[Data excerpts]
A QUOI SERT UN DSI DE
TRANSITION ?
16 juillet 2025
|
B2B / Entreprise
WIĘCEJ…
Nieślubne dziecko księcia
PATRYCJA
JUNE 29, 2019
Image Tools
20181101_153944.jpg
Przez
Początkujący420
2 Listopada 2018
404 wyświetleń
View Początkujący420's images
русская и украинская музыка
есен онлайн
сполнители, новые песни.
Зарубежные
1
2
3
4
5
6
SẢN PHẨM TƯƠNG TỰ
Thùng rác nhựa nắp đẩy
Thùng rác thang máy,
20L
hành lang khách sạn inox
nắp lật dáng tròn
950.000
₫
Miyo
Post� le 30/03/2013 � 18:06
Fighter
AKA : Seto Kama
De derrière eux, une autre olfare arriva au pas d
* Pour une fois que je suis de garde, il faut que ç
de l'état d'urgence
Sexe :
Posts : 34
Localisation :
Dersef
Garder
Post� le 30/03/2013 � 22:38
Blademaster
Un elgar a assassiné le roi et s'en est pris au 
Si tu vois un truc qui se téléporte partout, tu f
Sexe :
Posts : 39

--

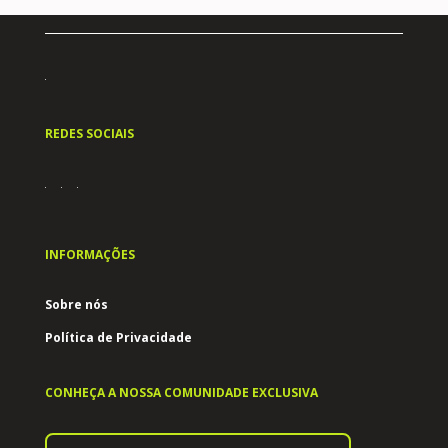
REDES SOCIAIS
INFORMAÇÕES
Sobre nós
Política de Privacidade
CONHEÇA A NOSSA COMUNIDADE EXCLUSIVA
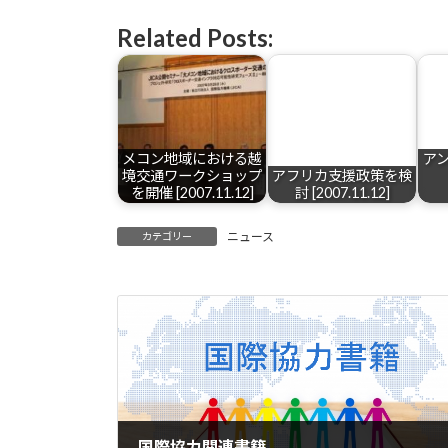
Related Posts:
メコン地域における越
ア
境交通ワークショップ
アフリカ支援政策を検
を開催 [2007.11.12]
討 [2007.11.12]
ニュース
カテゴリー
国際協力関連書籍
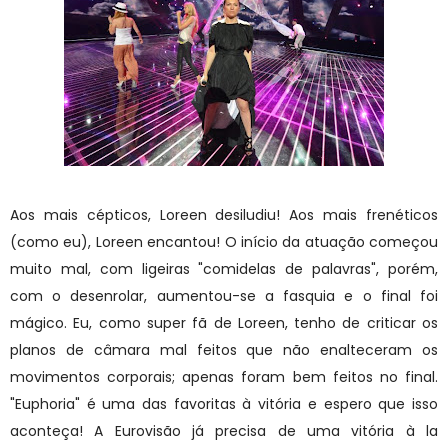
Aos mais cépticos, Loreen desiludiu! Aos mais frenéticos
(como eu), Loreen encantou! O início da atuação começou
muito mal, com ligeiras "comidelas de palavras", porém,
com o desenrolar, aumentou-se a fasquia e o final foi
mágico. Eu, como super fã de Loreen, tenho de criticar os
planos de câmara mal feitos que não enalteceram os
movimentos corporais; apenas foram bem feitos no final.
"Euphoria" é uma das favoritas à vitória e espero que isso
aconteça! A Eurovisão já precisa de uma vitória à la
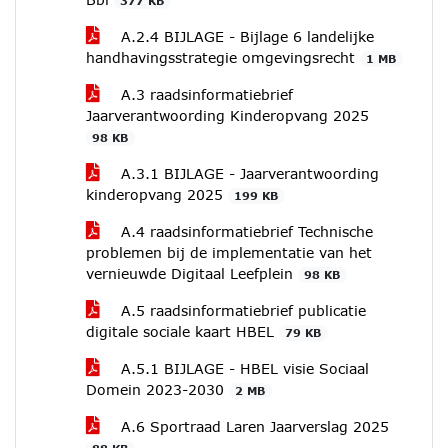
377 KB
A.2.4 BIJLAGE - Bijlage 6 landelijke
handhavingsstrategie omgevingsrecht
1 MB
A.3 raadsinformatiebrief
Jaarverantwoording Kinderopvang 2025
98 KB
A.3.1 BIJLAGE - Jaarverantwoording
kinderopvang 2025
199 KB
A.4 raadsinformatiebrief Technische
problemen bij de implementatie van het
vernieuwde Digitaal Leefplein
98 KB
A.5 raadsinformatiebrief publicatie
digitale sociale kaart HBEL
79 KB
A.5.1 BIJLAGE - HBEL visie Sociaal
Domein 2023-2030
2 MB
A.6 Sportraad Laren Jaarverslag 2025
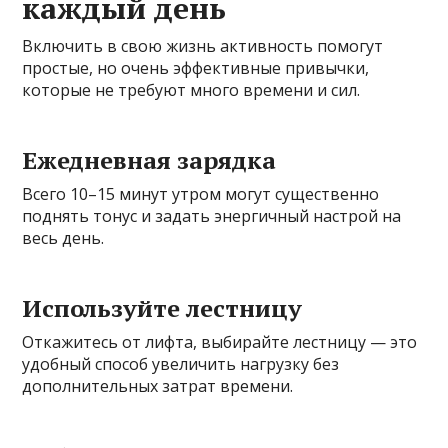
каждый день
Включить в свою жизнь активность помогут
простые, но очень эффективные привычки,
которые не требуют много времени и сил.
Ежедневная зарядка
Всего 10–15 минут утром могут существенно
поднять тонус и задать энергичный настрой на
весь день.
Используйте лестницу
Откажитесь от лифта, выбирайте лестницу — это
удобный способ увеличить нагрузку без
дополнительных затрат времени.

* * *

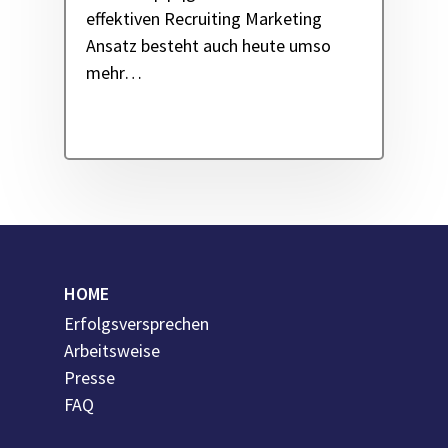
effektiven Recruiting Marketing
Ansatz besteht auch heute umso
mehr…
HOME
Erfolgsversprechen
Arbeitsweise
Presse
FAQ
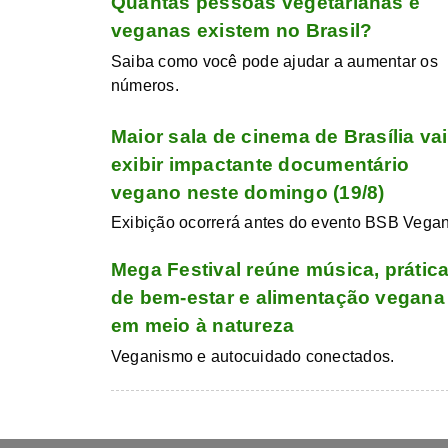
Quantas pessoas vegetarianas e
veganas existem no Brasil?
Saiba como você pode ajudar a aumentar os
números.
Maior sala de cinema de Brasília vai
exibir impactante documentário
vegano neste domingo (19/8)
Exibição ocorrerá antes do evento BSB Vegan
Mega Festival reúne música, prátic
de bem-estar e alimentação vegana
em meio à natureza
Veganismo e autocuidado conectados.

# [WHAT YOU SHOULD DO]
Copy the entries word for word, from the line with "effektiven Recruiting Marketing" to the line with "Veganismo e autocuidado conectados.", both lines included. Omit the pictures.

# [EXERCISE OUTPUT]
effektiven Recruiting Marketing
Ansatz besteht auch heute umso
mehr…
HOME
Erfolgsversprechen
Arbeitsweise
Presse
FAQ
Quantas pessoas vegetarianas e
veganas existem no Brasil?
Saiba como você pode ajudar a aumentar os
números.
Maior sala de cinema de Brasília vai
exibir impactante documentário
vegano neste domingo (19/8)
Exibição ocorrerá antes do evento BSB Vegan
Mega Festival reúne música, prátic
de bem-estar e alimentação vegana
em meio à natureza
Veganismo e autocuidado conectados.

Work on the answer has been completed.